**Exercise**.
Find the word "Disease" in the records and copy every line where it occurs.

[Collected data]
== Segment start ==

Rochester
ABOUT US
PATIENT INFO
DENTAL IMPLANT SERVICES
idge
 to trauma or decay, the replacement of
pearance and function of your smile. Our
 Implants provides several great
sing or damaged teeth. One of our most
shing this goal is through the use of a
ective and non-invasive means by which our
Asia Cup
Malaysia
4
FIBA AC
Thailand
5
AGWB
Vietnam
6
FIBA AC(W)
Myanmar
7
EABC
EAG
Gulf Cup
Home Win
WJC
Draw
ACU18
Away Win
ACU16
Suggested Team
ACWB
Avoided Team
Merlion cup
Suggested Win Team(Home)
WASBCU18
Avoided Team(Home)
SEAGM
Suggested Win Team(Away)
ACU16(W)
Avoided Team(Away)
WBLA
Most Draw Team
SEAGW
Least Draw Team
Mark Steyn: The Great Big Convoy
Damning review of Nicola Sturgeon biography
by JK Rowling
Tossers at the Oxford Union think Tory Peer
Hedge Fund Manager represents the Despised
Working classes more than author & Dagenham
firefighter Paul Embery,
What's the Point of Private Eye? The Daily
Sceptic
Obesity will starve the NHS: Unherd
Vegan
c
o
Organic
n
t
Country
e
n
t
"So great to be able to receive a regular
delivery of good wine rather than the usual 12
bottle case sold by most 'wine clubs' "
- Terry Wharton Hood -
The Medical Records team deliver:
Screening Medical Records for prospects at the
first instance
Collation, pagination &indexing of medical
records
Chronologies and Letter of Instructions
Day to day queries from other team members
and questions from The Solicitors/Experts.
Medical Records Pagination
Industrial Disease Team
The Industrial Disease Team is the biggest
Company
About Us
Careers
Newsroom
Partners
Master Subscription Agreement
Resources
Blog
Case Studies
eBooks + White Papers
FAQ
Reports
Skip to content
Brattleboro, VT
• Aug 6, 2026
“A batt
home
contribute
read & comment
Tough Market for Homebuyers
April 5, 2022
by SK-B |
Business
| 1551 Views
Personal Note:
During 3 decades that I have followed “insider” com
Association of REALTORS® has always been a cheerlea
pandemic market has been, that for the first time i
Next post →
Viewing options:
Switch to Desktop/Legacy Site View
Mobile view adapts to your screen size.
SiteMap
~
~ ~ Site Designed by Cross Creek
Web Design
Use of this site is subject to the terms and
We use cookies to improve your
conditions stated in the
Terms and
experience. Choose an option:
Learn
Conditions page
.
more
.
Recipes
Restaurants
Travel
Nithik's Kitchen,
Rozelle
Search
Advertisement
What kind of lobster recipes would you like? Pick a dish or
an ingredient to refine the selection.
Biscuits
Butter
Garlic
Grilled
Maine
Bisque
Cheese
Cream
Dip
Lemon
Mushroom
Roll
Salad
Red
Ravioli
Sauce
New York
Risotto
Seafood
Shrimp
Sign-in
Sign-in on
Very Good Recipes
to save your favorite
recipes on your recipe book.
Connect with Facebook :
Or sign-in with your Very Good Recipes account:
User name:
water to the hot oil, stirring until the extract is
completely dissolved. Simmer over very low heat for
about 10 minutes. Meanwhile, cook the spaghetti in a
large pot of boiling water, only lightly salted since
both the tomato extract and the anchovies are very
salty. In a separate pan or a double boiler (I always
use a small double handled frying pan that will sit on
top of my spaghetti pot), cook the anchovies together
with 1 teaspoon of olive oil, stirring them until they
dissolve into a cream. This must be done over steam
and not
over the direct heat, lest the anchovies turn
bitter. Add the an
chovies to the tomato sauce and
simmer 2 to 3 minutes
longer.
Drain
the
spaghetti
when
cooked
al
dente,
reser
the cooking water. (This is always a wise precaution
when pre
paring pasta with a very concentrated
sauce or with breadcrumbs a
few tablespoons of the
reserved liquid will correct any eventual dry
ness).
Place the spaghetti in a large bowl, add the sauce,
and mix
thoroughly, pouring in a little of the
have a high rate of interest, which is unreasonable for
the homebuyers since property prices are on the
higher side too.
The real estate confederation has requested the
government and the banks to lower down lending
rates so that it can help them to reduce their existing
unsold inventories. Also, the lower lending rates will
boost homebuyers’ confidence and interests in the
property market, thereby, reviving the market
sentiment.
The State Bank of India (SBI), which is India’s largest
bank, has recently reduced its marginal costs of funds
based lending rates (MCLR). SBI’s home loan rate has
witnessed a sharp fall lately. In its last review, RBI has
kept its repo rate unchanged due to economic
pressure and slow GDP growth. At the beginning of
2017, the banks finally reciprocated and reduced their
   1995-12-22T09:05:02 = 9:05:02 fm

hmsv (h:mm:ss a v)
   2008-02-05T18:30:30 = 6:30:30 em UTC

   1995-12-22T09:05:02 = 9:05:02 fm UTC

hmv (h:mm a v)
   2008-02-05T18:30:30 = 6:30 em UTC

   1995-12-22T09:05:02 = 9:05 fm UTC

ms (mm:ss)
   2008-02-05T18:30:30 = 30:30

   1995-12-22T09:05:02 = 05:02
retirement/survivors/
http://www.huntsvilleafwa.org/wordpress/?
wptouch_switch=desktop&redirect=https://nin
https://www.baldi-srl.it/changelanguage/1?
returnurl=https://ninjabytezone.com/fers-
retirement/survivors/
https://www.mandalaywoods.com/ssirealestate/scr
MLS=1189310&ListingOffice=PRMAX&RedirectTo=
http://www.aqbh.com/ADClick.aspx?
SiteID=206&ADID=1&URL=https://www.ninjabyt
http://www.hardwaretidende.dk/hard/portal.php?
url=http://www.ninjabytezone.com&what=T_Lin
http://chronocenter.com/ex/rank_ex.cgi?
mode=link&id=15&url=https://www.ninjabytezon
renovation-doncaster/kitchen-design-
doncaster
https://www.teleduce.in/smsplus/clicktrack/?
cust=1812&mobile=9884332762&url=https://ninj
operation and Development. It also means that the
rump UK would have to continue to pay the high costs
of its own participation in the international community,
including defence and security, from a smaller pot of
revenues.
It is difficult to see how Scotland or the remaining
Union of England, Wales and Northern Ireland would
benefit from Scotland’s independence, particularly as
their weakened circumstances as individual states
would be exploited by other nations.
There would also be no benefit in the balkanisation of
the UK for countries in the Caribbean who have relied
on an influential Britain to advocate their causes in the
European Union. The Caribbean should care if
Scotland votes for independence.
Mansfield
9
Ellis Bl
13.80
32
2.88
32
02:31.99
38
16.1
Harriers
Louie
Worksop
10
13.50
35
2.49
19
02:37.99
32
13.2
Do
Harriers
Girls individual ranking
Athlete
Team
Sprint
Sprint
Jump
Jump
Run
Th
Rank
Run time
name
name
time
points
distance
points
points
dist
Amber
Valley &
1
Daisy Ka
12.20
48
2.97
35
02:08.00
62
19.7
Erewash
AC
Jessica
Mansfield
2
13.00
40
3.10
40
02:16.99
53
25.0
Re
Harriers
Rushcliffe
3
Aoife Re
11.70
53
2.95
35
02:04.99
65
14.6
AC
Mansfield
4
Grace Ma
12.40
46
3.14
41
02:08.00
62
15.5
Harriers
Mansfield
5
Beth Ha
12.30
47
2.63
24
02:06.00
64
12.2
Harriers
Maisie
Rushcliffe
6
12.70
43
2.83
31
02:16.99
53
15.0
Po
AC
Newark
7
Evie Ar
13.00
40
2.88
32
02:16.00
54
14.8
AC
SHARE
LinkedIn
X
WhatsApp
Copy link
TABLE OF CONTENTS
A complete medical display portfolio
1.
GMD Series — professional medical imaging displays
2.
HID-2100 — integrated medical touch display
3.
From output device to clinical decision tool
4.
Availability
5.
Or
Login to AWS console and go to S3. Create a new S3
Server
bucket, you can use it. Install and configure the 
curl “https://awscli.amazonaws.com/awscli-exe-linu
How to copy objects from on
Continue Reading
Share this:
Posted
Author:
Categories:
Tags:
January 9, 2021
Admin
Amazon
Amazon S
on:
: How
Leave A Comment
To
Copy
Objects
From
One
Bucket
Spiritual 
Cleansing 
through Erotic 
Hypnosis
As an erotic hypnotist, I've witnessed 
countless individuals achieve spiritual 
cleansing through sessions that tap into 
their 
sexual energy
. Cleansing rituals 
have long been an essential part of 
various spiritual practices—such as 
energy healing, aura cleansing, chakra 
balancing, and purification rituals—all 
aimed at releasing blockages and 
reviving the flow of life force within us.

== Segment end ==

**Answer for the task**.
Industrial Disease Team
The Industrial Disease Team is the biggest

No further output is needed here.